As for Emerson, the whole tradition of New England liberalism embraced openness, and continual intellectual endeavor and questing for new insight. This is an intellectual orientation Emerson had as a birthright. His essay "Circles" is about the continuing necessity to push toward new truth: never rest in what you think to be a final truth, but always push beyond whatever circle you've drawn to draw a larger circle beyond it. That's the essence of that idea of spiritual exploration.
This is something people would like to know better. He did seem to have a wide audience. By the late 1840s and the 1850s, he was a very prominent public figure who travelled about as far as he could on the frontier, delivering lectures. You wonder, did his audience get it, but he did seem to be able to find an audience wherever he went. He somehow had the capacity to embody this idea of the thinker at work that appealed to a culture that really was starved culturally and intellectually.
Was his audience prepared for what he was saying?
It was a period in which people had begun to feel that the usual terminology for talking about spiritual life wasn't working: salvation, heaven, hell, God, and so forth. Emerson recognized that. He attempted to reinvent religious language for a generation for whom those words were either empty or full of difficulty because of what they represented in the past.
It sounds like the 1960s as much as the 1860s.
Yes, and there was a revival of Emerson and Thoreau and that whole movement in that period.
And like some figures of the 1960s, Emerson decried materialism.
I'm glad he was spared the modern shopping mall-he would have thought it was all in vain!
I think he did address what we now call consumerist culture. He understood that people tried to express themselves in external ways--by what they owned, what they consumed, what they wore. Emerson's clear message was that you can't find satisfying and fulfilling identity by external standards. This applies in religion too: he says you can't just take the religion that your family gives you, or that your culture gives you . You have to work this out on your own.

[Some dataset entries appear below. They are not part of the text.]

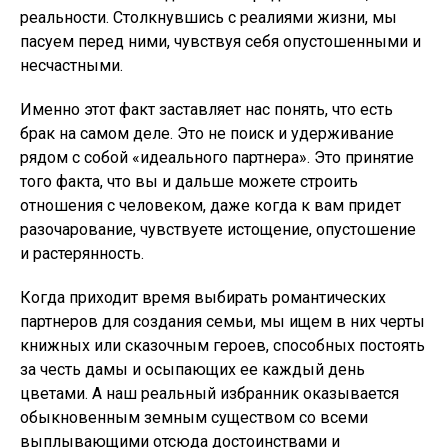
реальности. Столкнувшись с реалиями жизни, мы
пасуем перед ними, чувствуя себя опустошенными и
несчастными.
Именно этот факт заставляет нас понять, что есть
брак на самом деле. Это не поиск и удерживание
рядом с собой «идеального партнера». Это принятие
того факта, что вы и дальше можете строить
отношения с человеком, даже когда к вам придет
разочарование, чувствуете истощение, опустошение
и растерянность.
Когда приходит время выбирать романтических
партнеров для создания семьи, мы ищем в них черты
книжных или сказочным героев, способных постоять
за честь дамы и осыпающих ее каждый день
цветами. А наш реальный избранник оказывается
обыкновенным земным существом со всеми
выплывающими отсюда достоинствами и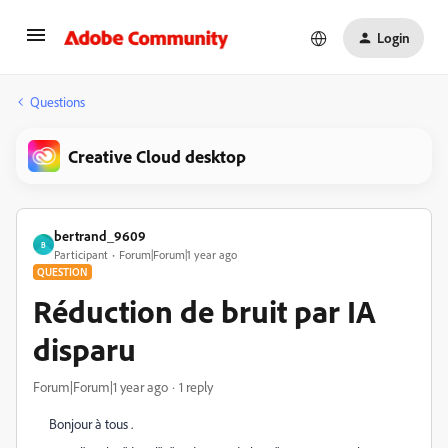
Login
Questions
Creative Cloud desktop
bertrand_9609
B
Participant
Forum|Forum|1 year ago
QUESTION
Réduction de bruit par IA
disparu
Forum|Forum|1 year ago
1 reply
Bonjour à tous .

Did he believe in life after death?
He has a great remark, "Here are people who cannot spend a day well. An hour hangs heavy on their hands. And will you give them rolling ages without end?" He makes a distinction between the immortal and the eternal. He says no truly spiritual person ever worried about personal immortality. In other words, to ask the question betrays a self-interest that is itself counter to the truly spiritual perspective.
He doesn't believe in the soul, but the Oversoul. What's the difference?
By putting "over" on it, he says it is not a personal thing. Rather we participate in a soul that is larger than we are. What he's trying to get away from is this idea that there is a core inside of me that is my soul, that I own. He's trying to say that insofar as you're connecting with the soul, you're connecting with something that is much bigger than you are. The Oversoul is a way to talk about God without getting into this anthropmorphic father figure.
What is his legacy?
I wouldn't limit it to one principle or one concept. He gave the culture a vision of religion as the solution or the working toward a solution of how we live our lives more meaningfully. You see that not only in the propositions he makes, but in his own personal difficulties and struggles. It's a mistake to see Emerson as the man who figured out all these answers and was very sure of everything. But here was a man whose vision enspirited his continuing studies, but who was never at rest in his attempt to live to the standard that he held up.